▸ DATA LISTING:
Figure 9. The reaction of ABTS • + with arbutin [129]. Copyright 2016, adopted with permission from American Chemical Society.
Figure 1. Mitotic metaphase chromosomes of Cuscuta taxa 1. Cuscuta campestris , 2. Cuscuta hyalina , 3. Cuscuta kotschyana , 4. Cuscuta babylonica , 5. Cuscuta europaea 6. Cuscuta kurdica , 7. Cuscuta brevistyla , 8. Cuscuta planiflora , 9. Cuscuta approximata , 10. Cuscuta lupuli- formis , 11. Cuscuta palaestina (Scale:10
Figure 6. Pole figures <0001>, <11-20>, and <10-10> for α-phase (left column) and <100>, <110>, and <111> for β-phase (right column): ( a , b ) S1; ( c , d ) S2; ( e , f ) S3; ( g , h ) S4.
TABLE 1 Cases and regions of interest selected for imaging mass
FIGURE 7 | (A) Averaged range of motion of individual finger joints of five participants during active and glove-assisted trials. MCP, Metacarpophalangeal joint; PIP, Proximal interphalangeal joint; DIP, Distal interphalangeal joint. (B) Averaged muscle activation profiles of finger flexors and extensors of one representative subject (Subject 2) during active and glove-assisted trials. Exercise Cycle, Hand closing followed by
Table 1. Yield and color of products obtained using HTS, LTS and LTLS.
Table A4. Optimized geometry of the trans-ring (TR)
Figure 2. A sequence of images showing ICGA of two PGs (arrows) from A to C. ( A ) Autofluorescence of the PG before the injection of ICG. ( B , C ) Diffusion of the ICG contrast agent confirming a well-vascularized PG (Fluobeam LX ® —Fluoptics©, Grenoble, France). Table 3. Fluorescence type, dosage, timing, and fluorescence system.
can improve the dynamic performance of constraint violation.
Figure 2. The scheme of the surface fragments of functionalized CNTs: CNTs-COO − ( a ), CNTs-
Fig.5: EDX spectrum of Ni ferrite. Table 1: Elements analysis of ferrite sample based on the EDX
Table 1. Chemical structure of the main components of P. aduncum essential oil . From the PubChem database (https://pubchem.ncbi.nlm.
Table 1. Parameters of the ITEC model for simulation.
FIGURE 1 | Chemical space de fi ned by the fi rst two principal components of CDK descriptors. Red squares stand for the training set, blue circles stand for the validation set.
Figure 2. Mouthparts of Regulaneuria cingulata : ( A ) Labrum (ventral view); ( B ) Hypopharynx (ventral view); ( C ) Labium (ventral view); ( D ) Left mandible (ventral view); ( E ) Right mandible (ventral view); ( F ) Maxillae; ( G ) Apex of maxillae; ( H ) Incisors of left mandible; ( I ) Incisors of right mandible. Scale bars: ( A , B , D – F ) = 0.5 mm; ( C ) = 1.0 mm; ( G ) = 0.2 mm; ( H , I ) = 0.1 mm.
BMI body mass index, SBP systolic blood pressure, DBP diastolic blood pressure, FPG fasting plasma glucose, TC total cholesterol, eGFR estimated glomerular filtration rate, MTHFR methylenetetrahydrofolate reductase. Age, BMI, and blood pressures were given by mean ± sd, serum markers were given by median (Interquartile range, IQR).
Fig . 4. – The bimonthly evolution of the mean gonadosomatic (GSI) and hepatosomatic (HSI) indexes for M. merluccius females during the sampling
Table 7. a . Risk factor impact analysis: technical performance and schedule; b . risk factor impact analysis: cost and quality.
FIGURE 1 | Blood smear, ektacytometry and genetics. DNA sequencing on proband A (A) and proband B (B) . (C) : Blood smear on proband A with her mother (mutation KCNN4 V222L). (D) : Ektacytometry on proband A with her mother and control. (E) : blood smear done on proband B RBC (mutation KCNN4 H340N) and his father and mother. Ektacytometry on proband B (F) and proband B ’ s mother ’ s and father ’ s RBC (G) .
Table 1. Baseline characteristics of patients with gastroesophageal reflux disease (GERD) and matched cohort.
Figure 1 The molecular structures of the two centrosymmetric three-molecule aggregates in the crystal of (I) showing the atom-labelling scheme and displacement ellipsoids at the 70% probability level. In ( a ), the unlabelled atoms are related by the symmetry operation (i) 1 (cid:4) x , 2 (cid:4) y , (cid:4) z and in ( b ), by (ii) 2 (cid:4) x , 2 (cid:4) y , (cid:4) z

▸ THE TASK:
What is needed is an exact transcription of every entry.

▸ FINISHED TASK:
Figure 9. The reaction of ABTS • + with arbutin [129]. Copyright 2016, adopted with permission from American Chemical Society.
Figure 1. Mitotic metaphase chromosomes of Cuscuta taxa 1. Cuscuta campestris , 2. Cuscuta hyalina , 3. Cuscuta kotschyana , 4. Cuscuta babylonica , 5. Cuscuta europaea 6. Cuscuta kurdica , 7. Cuscuta brevistyla , 8. Cuscuta planiflora , 9. Cuscuta approximata , 10. Cuscuta lupuli- formis , 11. Cuscuta palaestina (Scale:10
Figure 6. Pole figures <0001>, <11-20>, and <10-10> for α-phase (left column) and <100>, <110>, and <111> for β-phase (right column): ( a , b ) S1; ( c , d ) S2; ( e , f ) S3; ( g , h ) S4.
TABLE 1 Cases and regions of interest selected for imaging mass
FIGURE 7 | (A) Averaged range of motion of individual finger joints of five participants during active and glove-assisted trials. MCP, Metacarpophalangeal joint; PIP, Proximal interphalangeal joint; DIP, Distal interphalangeal joint. (B) Averaged muscle activation profiles of finger flexors and extensors of one representative subject (Subject 2) during active and glove-assisted trials. Exercise Cycle, Hand closing followed by
Table 1. Yield and color of products obtained using HTS, LTS and LTLS.
Table A4. Optimized geometry of the trans-ring (TR)
Figure 2. A sequence of images showing ICGA of two PGs (arrows) from A to C. ( A ) Autofluorescence of the PG before the injection of ICG. ( B , C ) Diffusion of the ICG contrast agent confirming a well-vascularized PG (Fluobeam LX ® —Fluoptics©, Grenoble, France). Table 3. Fluorescence type, dosage, timing, and fluorescence system.
can improve the dynamic performance of constraint violation.
Figure 2. The scheme of the surface fragments of functionalized CNTs: CNTs-COO − ( a ), CNTs-
Fig.5: EDX spectrum of Ni ferrite. Table 1: Elements analysis of ferrite sample based on the EDX
Table 1. Chemical structure of the main components of P. aduncum essential oil . From the PubChem database (https://pubchem.ncbi.nlm.
Table 1. Parameters of the ITEC model for simulation.
FIGURE 1 | Chemical space de fi ned by the fi rst two principal components of CDK descriptors. Red squares stand for the training set, blue circles stand for the validation set.
Figure 2. Mouthparts of Regulaneuria cingulata : ( A ) Labrum (ventral view); ( B ) Hypopharynx (ventral view); ( C ) Labium (ventral view); ( D ) Left mandible (ventral view); ( E ) Right mandible (ventral view); ( F ) Maxillae; ( G ) Apex of maxillae; ( H ) Incisors of left mandible; ( I ) Incisors of right mandible. Scale bars: ( A , B , D – F ) = 0.5 mm; ( C ) = 1.0 mm; ( G ) = 0.2 mm; ( H , I ) = 0.1 mm.
BMI body mass index, SBP systolic blood pressure, DBP diastolic blood pressure, FPG fasting plasma glucose, TC total cholesterol, eGFR estimated glomerular filtration rate, MTHFR methylenetetrahydrofolate reductase. Age, BMI, and blood pressures were given by mean ± sd, serum markers were given by median (Interquartile range, IQR).
Fig . 4. – The bimonthly evolution of the mean gonadosomatic (GSI) and hepatosomatic (HSI) indexes for M. merluccius females during the sampling
Table 7. a . Risk factor impact analysis: technical performance and schedule; b . risk factor impact analysis: cost and quality.
FIGURE 1 | Blood smear, ektacytometry and genetics. DNA sequencing on proband A (A) and proband B (B) . (C) : Blood smear on proband A with her mother (mutation KCNN4 V222L). (D) : Ektacytometry on proband A with her mother and control. (E) : blood smear done on proband B RBC (mutation KCNN4 H340N) and his father and mother. Ektacytometry on proband B (F) and proband B ’ s mother ’ s and father ’ s RBC (G) .
Table 1. Baseline characteristics of patients with gastroesophageal reflux disease (GERD) and matched cohort.
Figure 1 The molecular structures of the two centrosymmetric three-molecule aggregates in the crystal of (I) showing the atom-labelling scheme and displacement ellipsoids at the 70% probability level. In ( a ), the unlabelled atoms are related by the symmetry operation (i) 1 (cid:4) x , 2 (cid:4) y , (cid:4) z and in ( b ), by (ii) 2 (cid:4) x , 2 (cid:4) y , (cid:4) z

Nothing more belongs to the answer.